* PROMPT
Please quote the records below word for word, from their first line through the line containing "независимость от соседей", inclusive.

· · ·

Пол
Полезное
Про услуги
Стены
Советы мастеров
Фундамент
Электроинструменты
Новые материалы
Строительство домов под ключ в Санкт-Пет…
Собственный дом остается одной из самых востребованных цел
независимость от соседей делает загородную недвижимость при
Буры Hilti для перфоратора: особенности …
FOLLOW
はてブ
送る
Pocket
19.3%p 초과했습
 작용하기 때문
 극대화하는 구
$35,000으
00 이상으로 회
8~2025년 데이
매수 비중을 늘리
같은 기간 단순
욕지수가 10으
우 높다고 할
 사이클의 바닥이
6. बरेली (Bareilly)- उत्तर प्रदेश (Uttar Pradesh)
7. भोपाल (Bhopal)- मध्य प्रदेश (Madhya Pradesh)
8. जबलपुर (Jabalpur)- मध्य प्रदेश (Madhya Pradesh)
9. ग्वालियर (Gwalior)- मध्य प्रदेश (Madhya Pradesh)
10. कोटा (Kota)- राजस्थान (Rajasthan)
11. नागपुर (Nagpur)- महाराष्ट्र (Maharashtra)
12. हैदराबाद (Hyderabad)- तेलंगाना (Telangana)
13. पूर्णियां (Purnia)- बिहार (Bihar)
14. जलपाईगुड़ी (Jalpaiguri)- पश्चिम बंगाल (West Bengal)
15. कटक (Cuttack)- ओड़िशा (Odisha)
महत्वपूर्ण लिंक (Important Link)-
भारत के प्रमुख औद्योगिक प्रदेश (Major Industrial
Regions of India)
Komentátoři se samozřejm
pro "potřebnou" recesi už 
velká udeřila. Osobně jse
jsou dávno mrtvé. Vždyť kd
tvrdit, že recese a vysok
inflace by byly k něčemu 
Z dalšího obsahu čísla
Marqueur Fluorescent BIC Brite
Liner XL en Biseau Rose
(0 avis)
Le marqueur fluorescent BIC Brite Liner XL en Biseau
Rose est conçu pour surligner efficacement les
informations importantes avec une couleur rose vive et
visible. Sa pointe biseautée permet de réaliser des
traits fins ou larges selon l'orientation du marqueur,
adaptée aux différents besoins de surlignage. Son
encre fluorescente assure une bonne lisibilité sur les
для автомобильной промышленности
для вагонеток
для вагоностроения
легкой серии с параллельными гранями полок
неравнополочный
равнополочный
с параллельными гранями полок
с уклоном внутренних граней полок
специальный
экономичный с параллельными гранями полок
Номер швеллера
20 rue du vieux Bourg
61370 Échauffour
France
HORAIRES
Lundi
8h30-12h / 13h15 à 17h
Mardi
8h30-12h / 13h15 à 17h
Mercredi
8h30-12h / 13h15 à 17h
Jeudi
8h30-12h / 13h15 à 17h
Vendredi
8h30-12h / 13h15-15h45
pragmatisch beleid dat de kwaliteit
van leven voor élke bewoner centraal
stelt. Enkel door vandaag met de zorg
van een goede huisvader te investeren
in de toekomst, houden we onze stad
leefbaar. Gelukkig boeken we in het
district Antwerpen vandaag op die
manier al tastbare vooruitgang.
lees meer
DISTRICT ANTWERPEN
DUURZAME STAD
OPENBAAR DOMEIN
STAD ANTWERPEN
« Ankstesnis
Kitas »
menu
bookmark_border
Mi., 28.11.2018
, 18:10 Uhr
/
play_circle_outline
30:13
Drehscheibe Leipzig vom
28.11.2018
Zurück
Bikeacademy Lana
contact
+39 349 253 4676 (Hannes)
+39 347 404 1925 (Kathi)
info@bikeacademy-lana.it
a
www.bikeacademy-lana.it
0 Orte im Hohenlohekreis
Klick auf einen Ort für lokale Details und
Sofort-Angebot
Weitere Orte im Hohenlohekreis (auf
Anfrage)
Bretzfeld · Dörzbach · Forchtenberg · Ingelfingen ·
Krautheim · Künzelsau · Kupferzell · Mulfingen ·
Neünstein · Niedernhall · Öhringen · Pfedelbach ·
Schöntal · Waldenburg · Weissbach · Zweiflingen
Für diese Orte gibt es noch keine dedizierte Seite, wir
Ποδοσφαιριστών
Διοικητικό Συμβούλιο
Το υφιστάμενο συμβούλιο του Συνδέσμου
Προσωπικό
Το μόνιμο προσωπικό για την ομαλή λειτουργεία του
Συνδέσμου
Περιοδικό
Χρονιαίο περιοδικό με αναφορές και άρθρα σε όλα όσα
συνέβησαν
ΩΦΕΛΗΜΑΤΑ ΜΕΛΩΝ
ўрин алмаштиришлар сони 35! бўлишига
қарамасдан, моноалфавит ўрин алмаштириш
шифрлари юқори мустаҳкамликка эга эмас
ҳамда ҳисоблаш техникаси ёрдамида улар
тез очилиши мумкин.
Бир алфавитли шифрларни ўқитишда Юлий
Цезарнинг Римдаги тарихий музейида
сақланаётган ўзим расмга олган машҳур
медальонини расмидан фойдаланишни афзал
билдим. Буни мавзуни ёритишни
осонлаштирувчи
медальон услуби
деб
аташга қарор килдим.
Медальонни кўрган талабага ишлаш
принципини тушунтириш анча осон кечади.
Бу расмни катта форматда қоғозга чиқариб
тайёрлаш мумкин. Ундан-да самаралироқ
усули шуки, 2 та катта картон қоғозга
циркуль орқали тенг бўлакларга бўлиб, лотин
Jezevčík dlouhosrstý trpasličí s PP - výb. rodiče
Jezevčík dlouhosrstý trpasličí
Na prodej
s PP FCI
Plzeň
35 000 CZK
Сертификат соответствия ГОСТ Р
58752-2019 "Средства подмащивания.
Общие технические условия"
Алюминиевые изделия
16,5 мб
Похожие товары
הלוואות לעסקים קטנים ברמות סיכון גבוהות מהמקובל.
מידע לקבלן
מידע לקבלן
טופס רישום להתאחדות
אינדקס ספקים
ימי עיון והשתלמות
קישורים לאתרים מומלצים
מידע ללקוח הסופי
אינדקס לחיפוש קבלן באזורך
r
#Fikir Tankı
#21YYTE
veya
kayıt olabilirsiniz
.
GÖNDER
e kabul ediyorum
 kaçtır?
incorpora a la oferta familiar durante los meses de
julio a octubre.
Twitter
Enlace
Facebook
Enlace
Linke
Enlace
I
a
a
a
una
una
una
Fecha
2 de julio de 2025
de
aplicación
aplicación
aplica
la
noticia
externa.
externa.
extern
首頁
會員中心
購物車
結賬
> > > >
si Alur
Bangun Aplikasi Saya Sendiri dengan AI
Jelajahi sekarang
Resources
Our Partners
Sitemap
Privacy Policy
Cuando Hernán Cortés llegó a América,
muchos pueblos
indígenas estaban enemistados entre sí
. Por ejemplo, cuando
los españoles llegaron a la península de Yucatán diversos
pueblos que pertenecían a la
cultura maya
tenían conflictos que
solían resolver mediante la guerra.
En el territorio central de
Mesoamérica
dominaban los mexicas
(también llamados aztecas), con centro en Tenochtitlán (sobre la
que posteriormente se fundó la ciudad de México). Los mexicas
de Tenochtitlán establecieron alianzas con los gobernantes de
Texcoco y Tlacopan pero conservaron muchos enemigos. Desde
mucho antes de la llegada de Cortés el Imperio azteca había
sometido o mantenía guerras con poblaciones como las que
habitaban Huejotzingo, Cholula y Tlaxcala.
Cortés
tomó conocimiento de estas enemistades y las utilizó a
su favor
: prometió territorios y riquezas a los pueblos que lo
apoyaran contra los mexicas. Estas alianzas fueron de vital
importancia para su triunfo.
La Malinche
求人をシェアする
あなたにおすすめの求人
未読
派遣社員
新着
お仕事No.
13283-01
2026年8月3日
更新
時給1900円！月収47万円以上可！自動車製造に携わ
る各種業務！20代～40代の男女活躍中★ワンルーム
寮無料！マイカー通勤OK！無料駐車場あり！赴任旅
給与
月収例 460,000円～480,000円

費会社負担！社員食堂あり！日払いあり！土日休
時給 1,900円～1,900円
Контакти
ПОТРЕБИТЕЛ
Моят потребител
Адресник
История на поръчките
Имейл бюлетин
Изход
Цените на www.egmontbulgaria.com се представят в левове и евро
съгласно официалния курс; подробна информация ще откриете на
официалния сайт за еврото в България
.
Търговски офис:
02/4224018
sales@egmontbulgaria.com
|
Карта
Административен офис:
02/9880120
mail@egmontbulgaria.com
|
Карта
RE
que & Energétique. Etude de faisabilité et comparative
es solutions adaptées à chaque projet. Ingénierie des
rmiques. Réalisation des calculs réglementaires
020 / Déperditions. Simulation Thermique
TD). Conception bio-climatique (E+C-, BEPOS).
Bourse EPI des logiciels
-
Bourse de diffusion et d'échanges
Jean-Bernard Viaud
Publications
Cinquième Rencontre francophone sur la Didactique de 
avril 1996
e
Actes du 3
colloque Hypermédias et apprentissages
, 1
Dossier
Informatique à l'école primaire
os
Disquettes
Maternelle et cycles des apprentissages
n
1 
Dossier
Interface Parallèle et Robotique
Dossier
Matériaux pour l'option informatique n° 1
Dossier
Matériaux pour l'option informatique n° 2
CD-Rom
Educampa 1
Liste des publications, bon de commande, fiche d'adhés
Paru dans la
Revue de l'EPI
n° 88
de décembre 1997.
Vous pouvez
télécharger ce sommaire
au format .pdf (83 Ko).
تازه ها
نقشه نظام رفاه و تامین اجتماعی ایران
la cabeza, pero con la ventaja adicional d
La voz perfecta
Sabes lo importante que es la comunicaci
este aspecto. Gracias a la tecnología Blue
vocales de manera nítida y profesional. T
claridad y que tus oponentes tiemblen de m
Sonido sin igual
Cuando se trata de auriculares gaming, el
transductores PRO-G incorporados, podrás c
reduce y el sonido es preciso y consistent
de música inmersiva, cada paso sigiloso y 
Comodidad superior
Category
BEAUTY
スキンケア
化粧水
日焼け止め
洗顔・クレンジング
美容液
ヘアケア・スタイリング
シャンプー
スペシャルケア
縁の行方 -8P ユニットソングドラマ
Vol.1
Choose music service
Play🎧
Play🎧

· · ·

* OUTPUT
Пол
Полезное
Про услуги
Стены
Советы мастеров
Фундамент
Электроинструменты
Новые материалы
Строительство домов под ключ в Санкт-Пет…
Собственный дом остается одной из самых востребованных цел
независимость от соседей делает загородную недвижимость при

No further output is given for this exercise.